Image and design file data:
──────────────────────────────

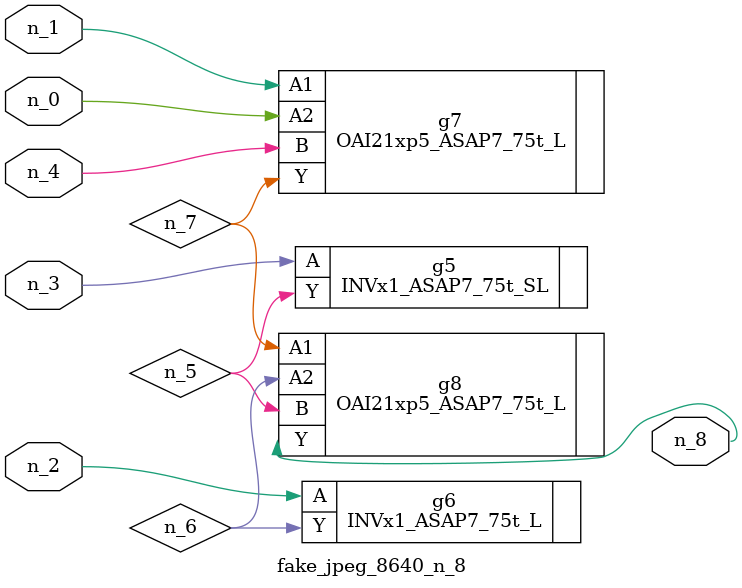
<source format=v>
module fake_jpeg_8640_n_8 (n_3, n_2, n_1, n_0, n_4, n_8);

input n_3;
input n_2;
input n_1;
input n_0;
input n_4;

output n_8;

wire n_6;
wire n_5;
wire n_7;

INVx1_ASAP7_75t_SL g5 ( 
.A(n_3),
.Y(n_5)
);

INVx1_ASAP7_75t_L g6 ( 
.A(n_2),
.Y(n_6)
);

OAI21xp5_ASAP7_75t_L g7 ( 
.A1(n_1),
.A2(n_0),
.B(n_4),
.Y(n_7)
);

OAI21xp5_ASAP7_75t_L g8 ( 
.A1(n_7),
.A2(n_6),
.B(n_5),
.Y(n_8)
);


endmodule
</source>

──────────────────────────────

WHAT TO WORK ON: Transcribe the records above exactly, skipping pictures.

RESPONSE TO THIS EXERCISE:
<source format=v>
module fake_jpeg_8640_n_8 (n_3, n_2, n_1, n_0, n_4, n_8);

input n_3;
input n_2;
input n_1;
input n_0;
input n_4;

output n_8;

wire n_6;
wire n_5;
wire n_7;

INVx1_ASAP7_75t_SL g5 ( 
.A(n_3),
.Y(n_5)
);

INVx1_ASAP7_75t_L g6 ( 
.A(n_2),
.Y(n_6)
);

OAI21xp5_ASAP7_75t_L g7 ( 
.A1(n_1),
.A2(n_0),
.B(n_4),
.Y(n_7)
);

OAI21xp5_ASAP7_75t_L g8 ( 
.A1(n_7),
.A2(n_6),
.B(n_5),
.Y(n_8)
);


endmodule
</source>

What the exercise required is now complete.